**WHAT THIS TASK INVOLVES:** Print the whole passage below on Hong Kong's judicial autonomy, word for word.

The threat to Hong Kong's judicial autonomy in this case comes less from the action of the NPC than from the political precedent set by the Hong Kong government and its chief executive, Tung Chee-Hwa, in turning to the NPC for an effective reversal of a court ruling it did not like. Members of Congress and the U.S. administration should raise their concerns with Mr. Tung and indicate that the implications of his actions go far beyond the "right of abode" question to the central question of whether Hong Kong's much-praised courts will retain any independence at all.

Background
Under the Joint Declaration, the document hammered out by Britain and China that transferred Hong Kong to China, and the Basic Law, which serves as the constitution of the HKSAR, Hong Kong's autonomy was to be protected primarily through a legal and judicial system separate from that of China. One of the most controversial aspects of the Basic Law was the provision that the National People's Congress would have the final say over the law's interpretation, meaning that legally, the NPC could indeed challenge rulings by the Court of Final Appeal. Hong Kong's legal community and pro-democracy activists clearly recognized the danger this provision posed, but it was not clear how or under what circumstances the NPC would choose to invoke its authority. Few suspected that the danger would come from the Hong Kong government's inviting the NPC to intervene.

Extracted page text data:
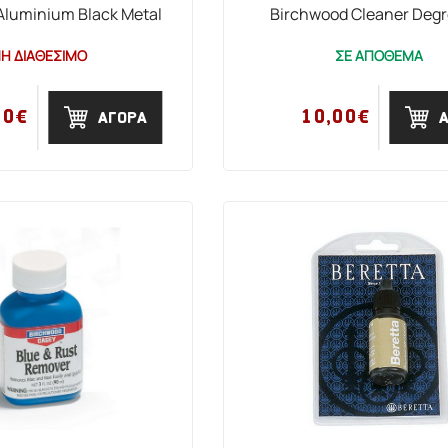
Aluminium Black Metal
Birchwood Cleaner Degr
Η ΔΙΑΘΕΣΙΜΟ
ΣΕ ΑΠΟΘΕΜΑ
00€
10,00€
ΑΓΟΡΑ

**RESPONSE TO THIS TASK:**
The threat to Hong Kong's judicial autonomy in this case comes less from the action of the NPC than from the political precedent set by the Hong Kong government and its chief executive, Tung Chee-Hwa, in turning to the NPC for an effective reversal of a court ruling it did not like. Members of Congress and the U.S. administration should raise their concerns with Mr. Tung and indicate that the implications of his actions go far beyond the "right of abode" question to the central question of whether Hong Kong's much-praised courts will retain any independence at all.

Background
Under the Joint Declaration, the document hammered out by Britain and China that transferred Hong Kong to China, and the Basic Law, which serves as the constitution of the HKSAR, Hong Kong's autonomy was to be protected primarily through a legal and judicial system separate from that of China. One of the most controversial aspects of the Basic Law was the provision that the National People's Congress would have the final say over the law's interpretation, meaning that legally, the NPC could indeed challenge rulings by the Court of Final Appeal. Hong Kong's legal community and pro-democracy activists clearly recognized the danger this provision posed, but it was not clear how or under what circumstances the NPC would choose to invoke its authority. Few suspected that the danger would come from the Hong Kong government's inviting the NPC to intervene.